Back on December 30, 2009 I blogged about how cloud storage could have a problem catching on with larger enterprises because of a lesser known provision in the Patriot Act called the National Security Letters.
Under the provisions of the Patriot Act, these National Security Letters, a form of administrative subpoena used by the United States Federal Bureau of Investigation and reportedly by other U.S. Government Agencies including the Central Intelligence Agency and the Department of Defense, can be used to require “carriers” to turn over records and data concerning individual customers (corporate customers) if asked to do so by the Federal government. The letters do not require the government to get a court order, so in effect the regulation allows the government to access that information on demand.
So the question was; how many GCs of large corporations will steer their companies away from this potential legal risk?
I have found out that the congress is working on changing how this provision of the Patriot Act can be applied to better protect organization’s data stored in the cloud.

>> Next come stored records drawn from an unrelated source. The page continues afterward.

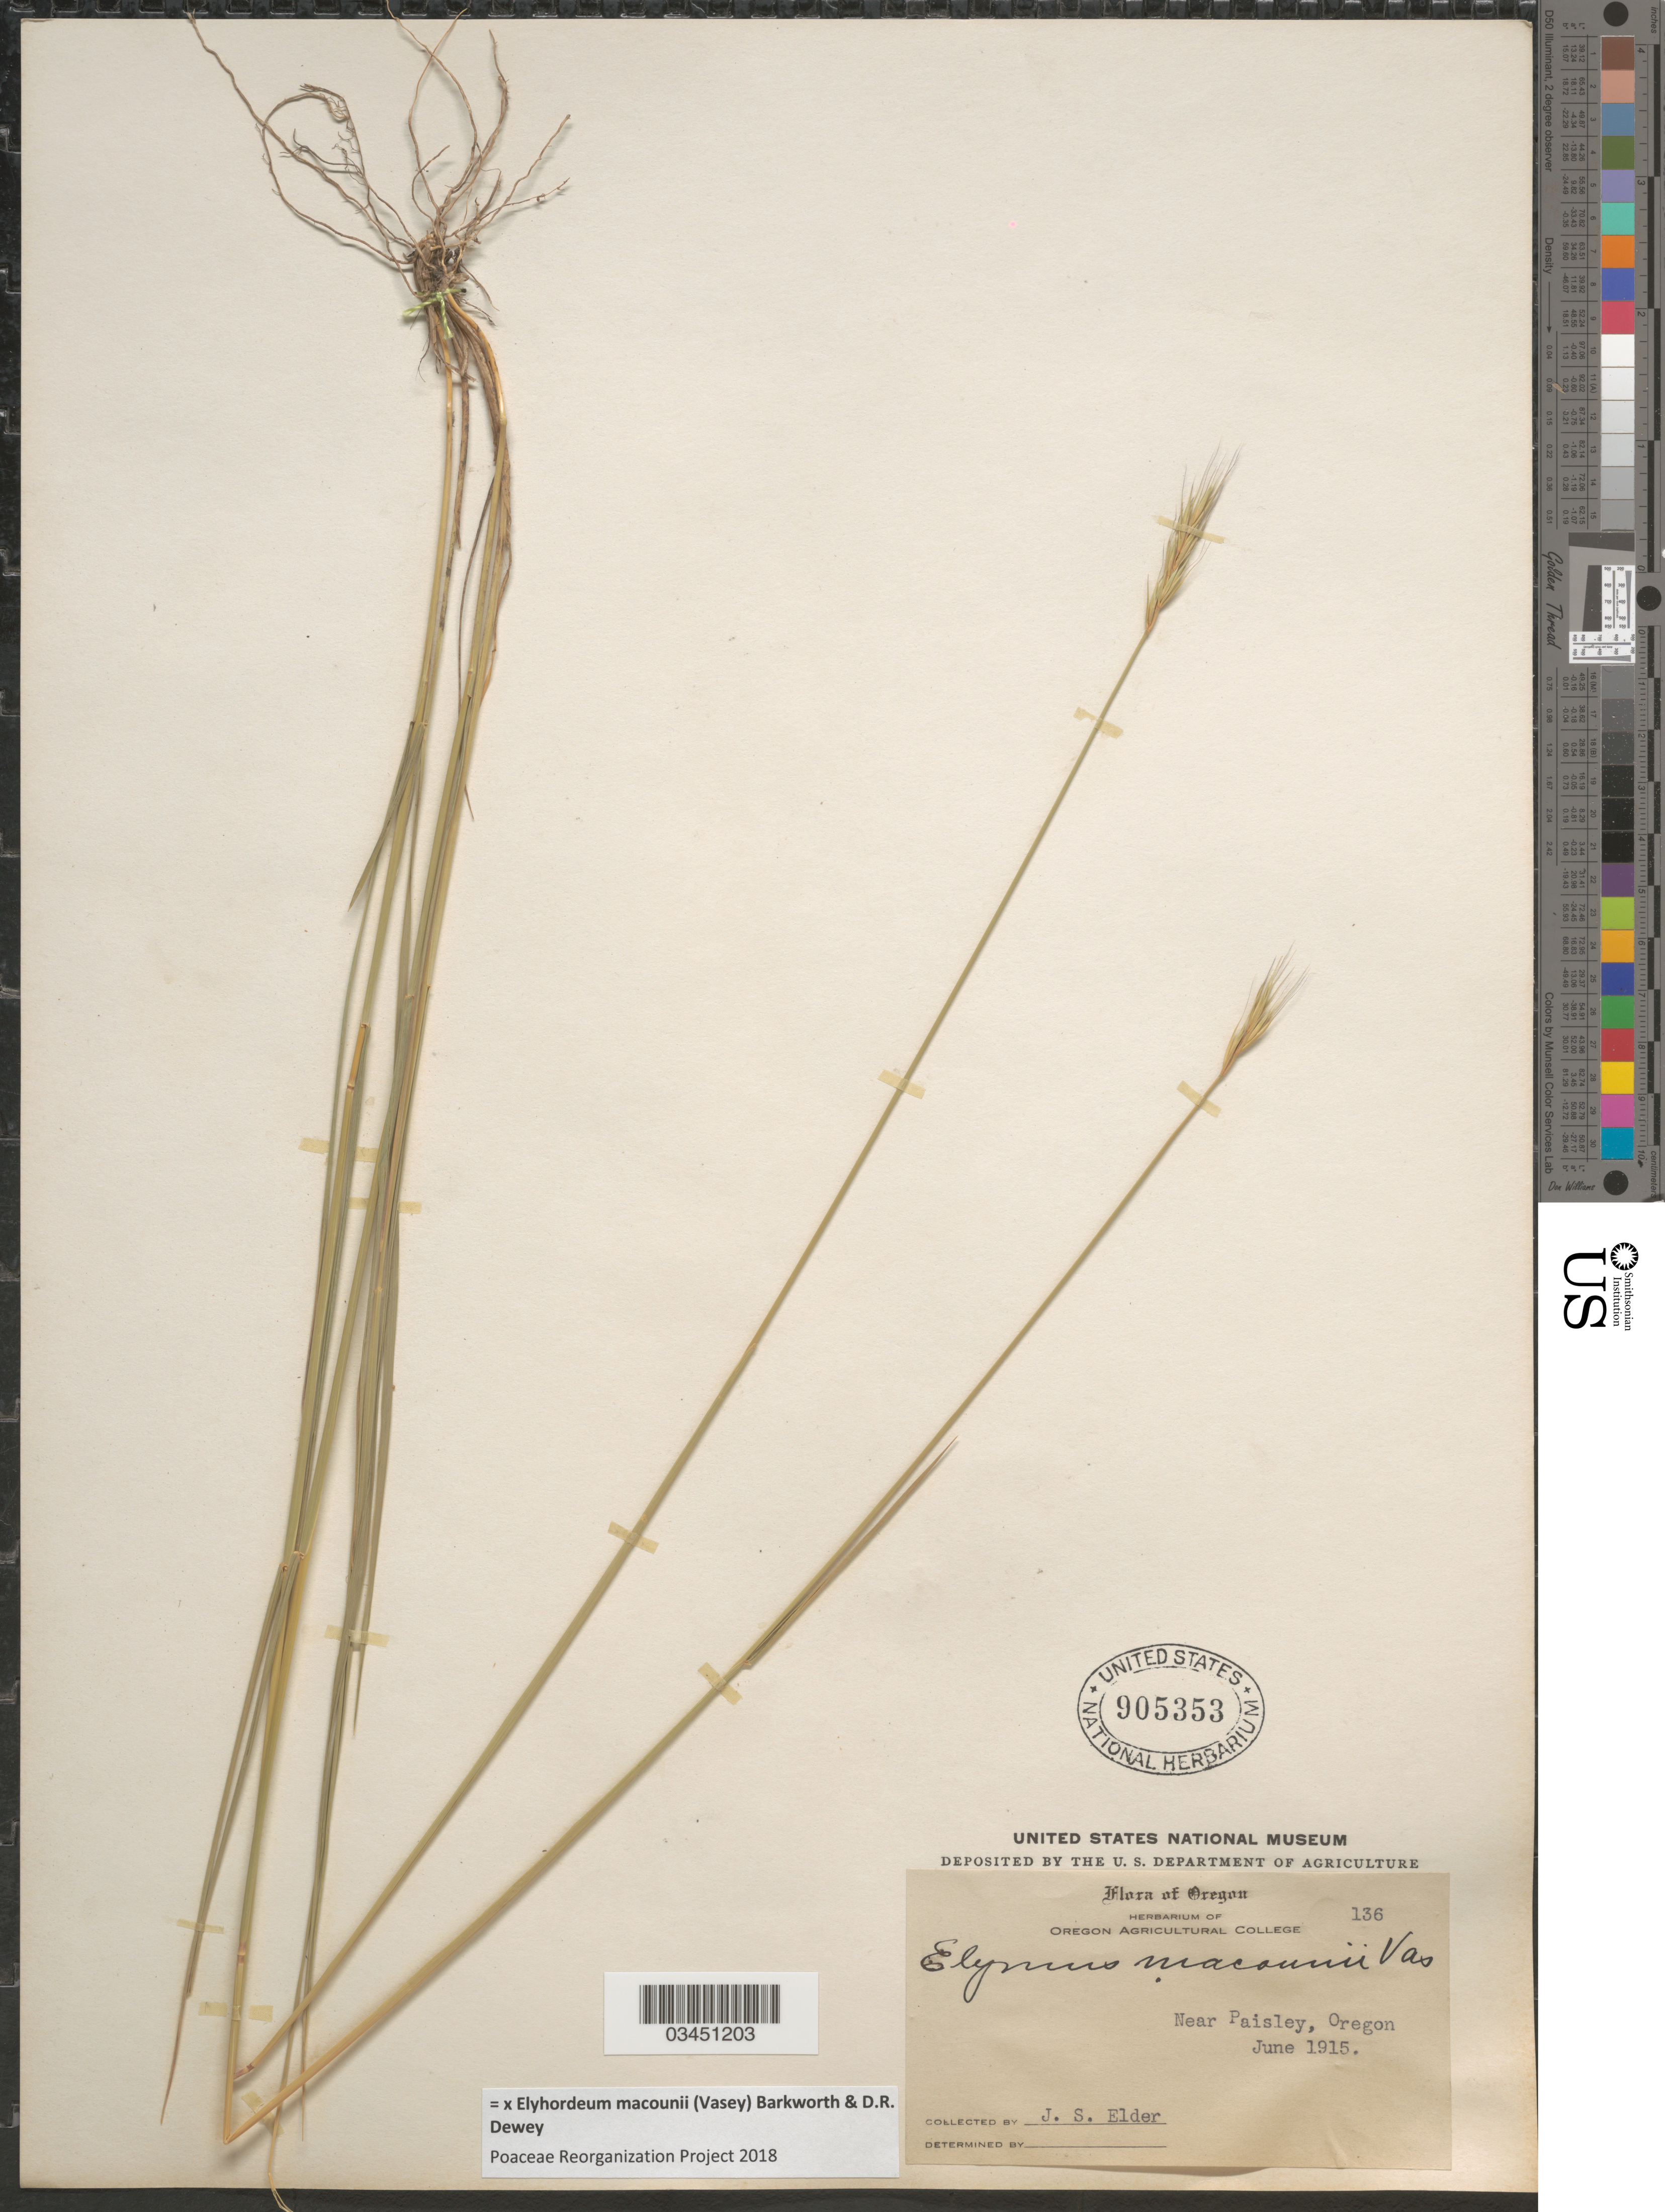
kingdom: Plantae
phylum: Tracheophyta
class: Liliopsida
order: Poales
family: Poaceae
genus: Elyhordeum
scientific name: x Elyhordeum macounii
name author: (Vasey) Barkworth & Dewey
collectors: J. Elder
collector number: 136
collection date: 1915-06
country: United States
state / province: Oregon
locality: Near Paisley.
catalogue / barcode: US 905353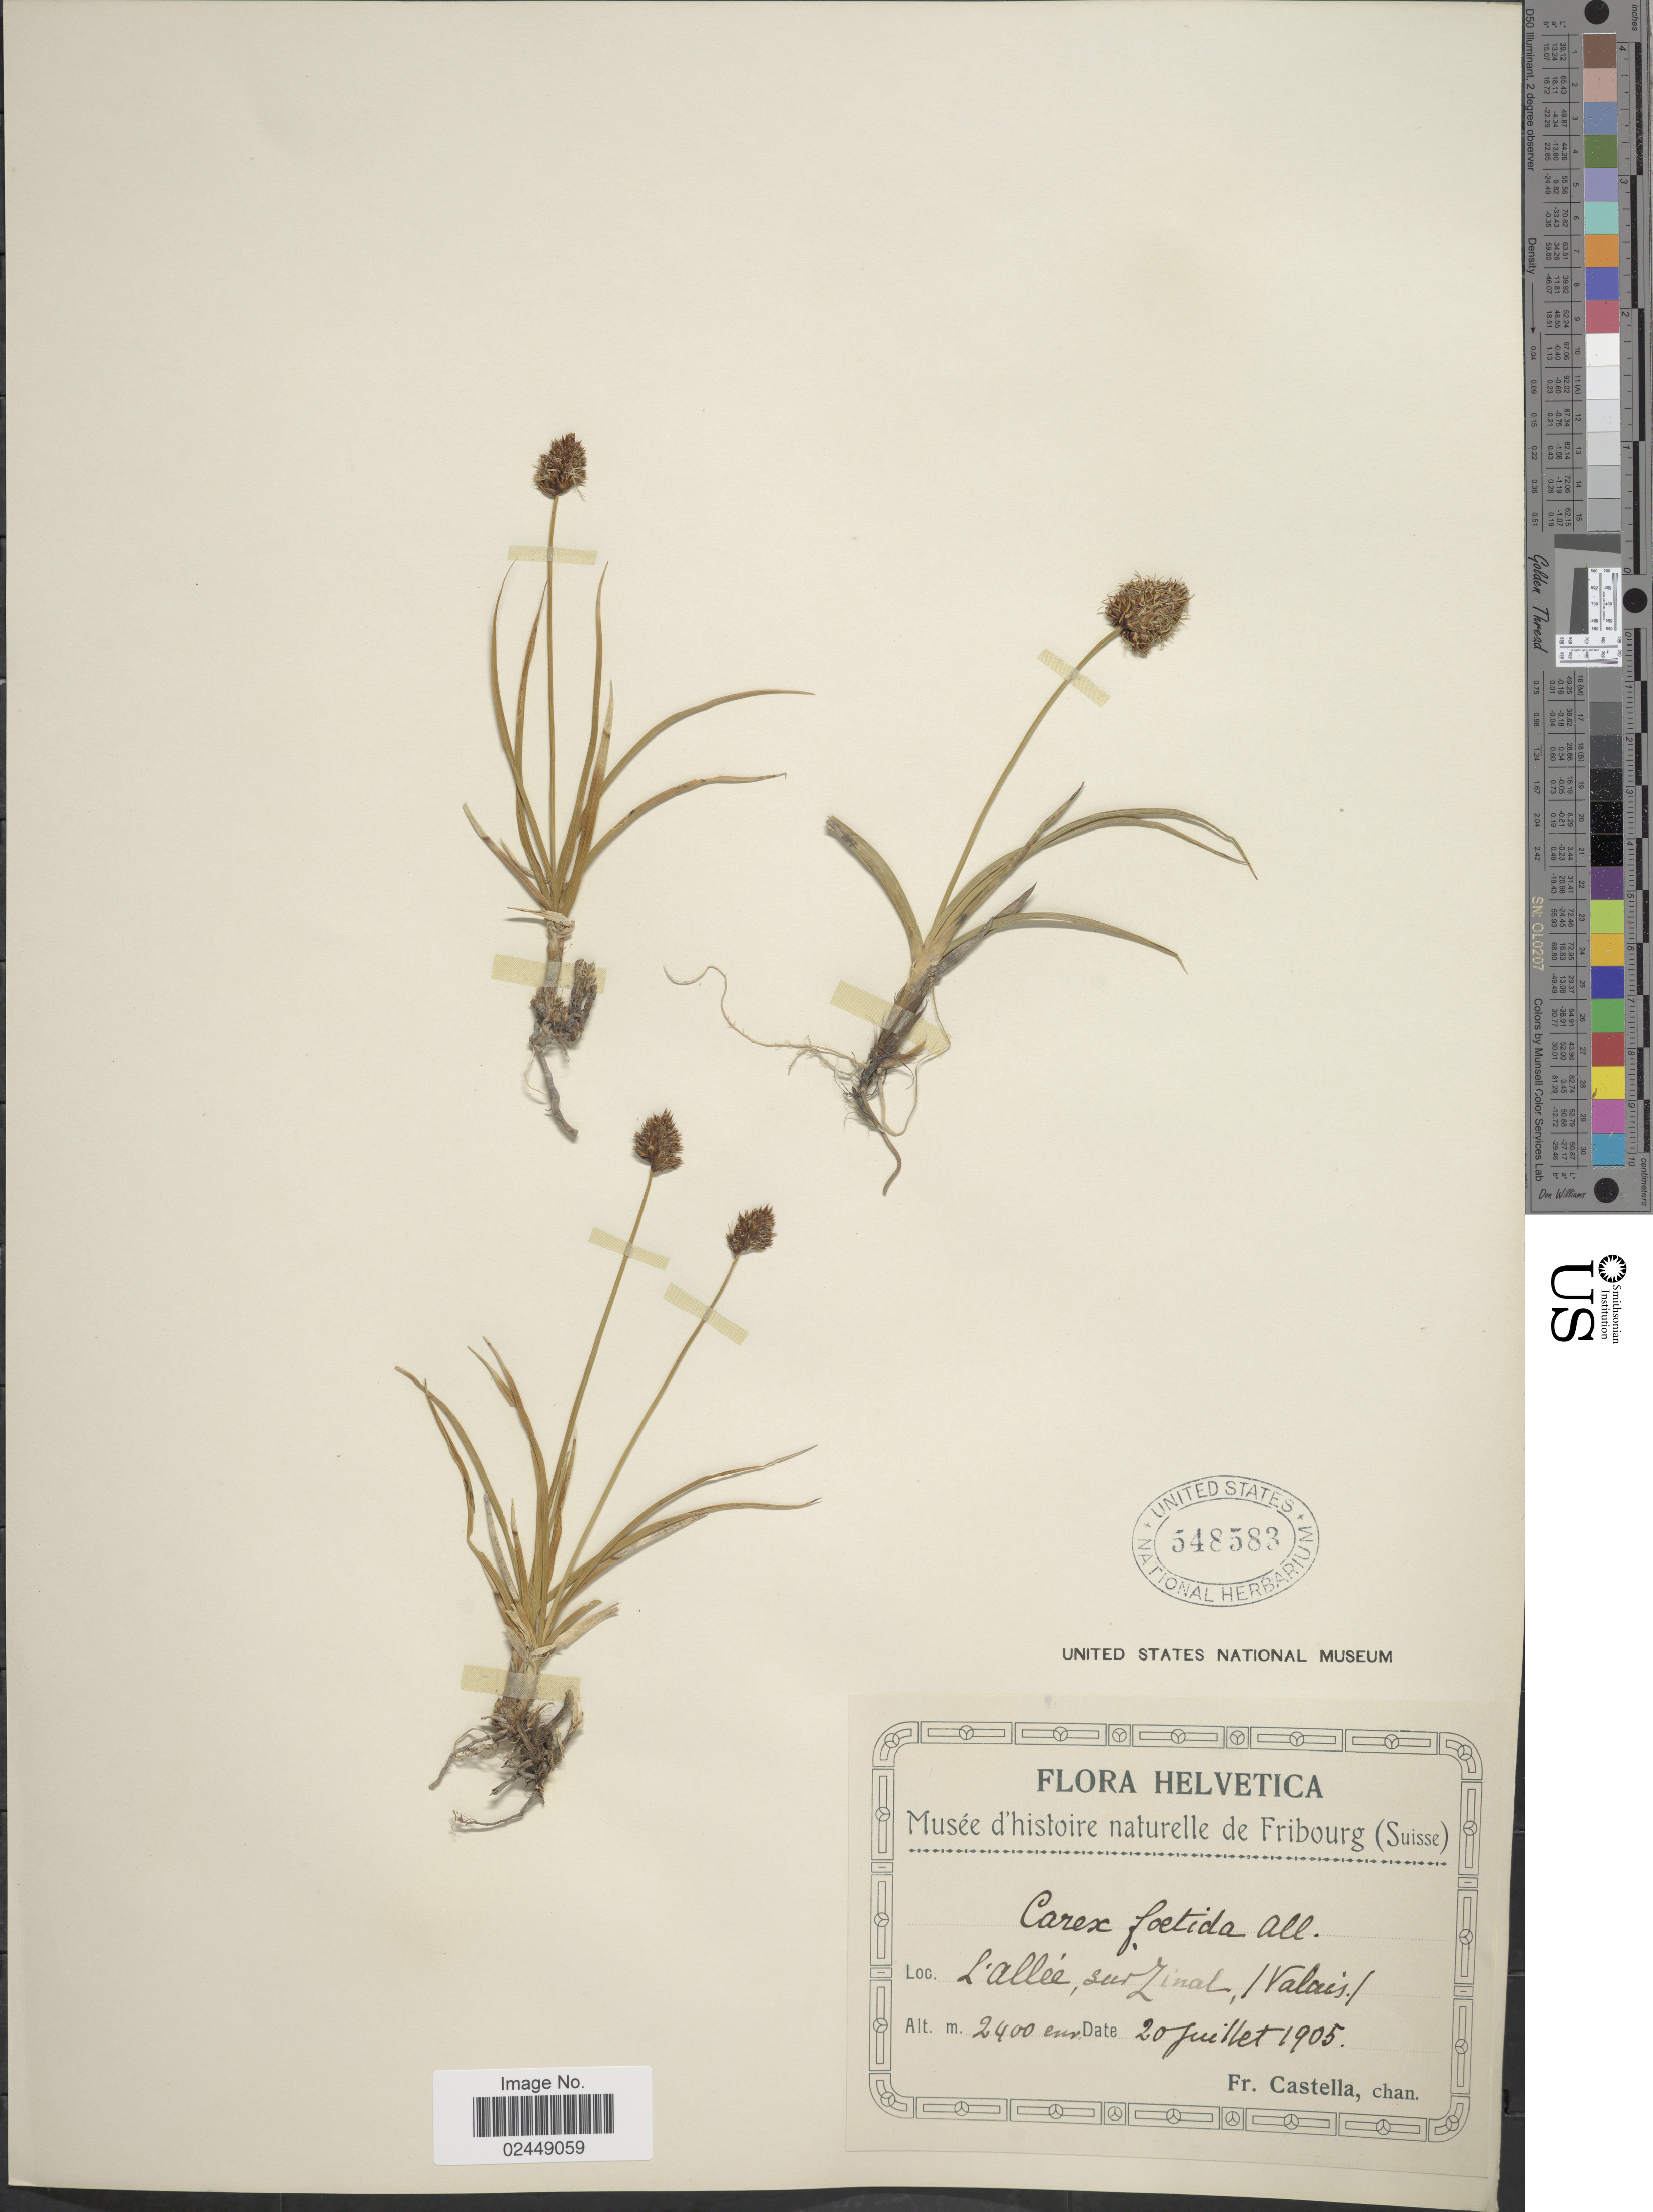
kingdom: Plantae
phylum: Tracheophyta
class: Liliopsida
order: Poales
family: Cyperaceae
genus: Carex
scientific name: Carex foetida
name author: All.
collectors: Fr. Castella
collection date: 1905-07-20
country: Switzerland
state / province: Valais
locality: Helvetica, L'Allée, sur Zinal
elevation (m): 2400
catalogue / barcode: US 548583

Prohibits a national security letter (letter) (a request for information sought by the Federal Bureau of Investigation (FBI) in connection with a criminal investigation) from being issued unless the issuing official certifies specific facts providing reason to believe that the information or records sought pertain to a foreign power or agent thereof. It prohibits a letter from being issued in connection with an investigation of a U.S. person solely upon the basis of activities protected by the First Amendment to the Constitution. It prohibits: (1) a letter from containing unreasonable requirements or requiring privileged matter; or (2) disclosing to a person that the FBI has sought or obtained access to information under a letter for 30 days after receipt of the FBI’s request for such information. It authorizes judicial review for the modification or revocation of a letter. Provides limited uses of information acquired through a letter. It allows persons against whom evidence obtained from a letter is to be used to file a motion to suppress. It provides a civil cause of action for the misuse of letters. It requires the authority to issue letters to revert, five years after the enactment of this Act, to that provided by law on October 25, 2001. It requires the Attorney General to: (1) undertake minimization and destruction procedures with respect to information acquired through letters; and (2) report semiannually on the number and use of letters. It requires the disposal of wrongly acquired information. And it revises requirements relating to claims of emergency in connection with certain letters.
With these new protections (if H.R. 1800 is passed into law eventually) on how the National Security Letters can be used, I believe many of the larger organizations will embrace these new protections and speed up their adoption of cloud storage offerings.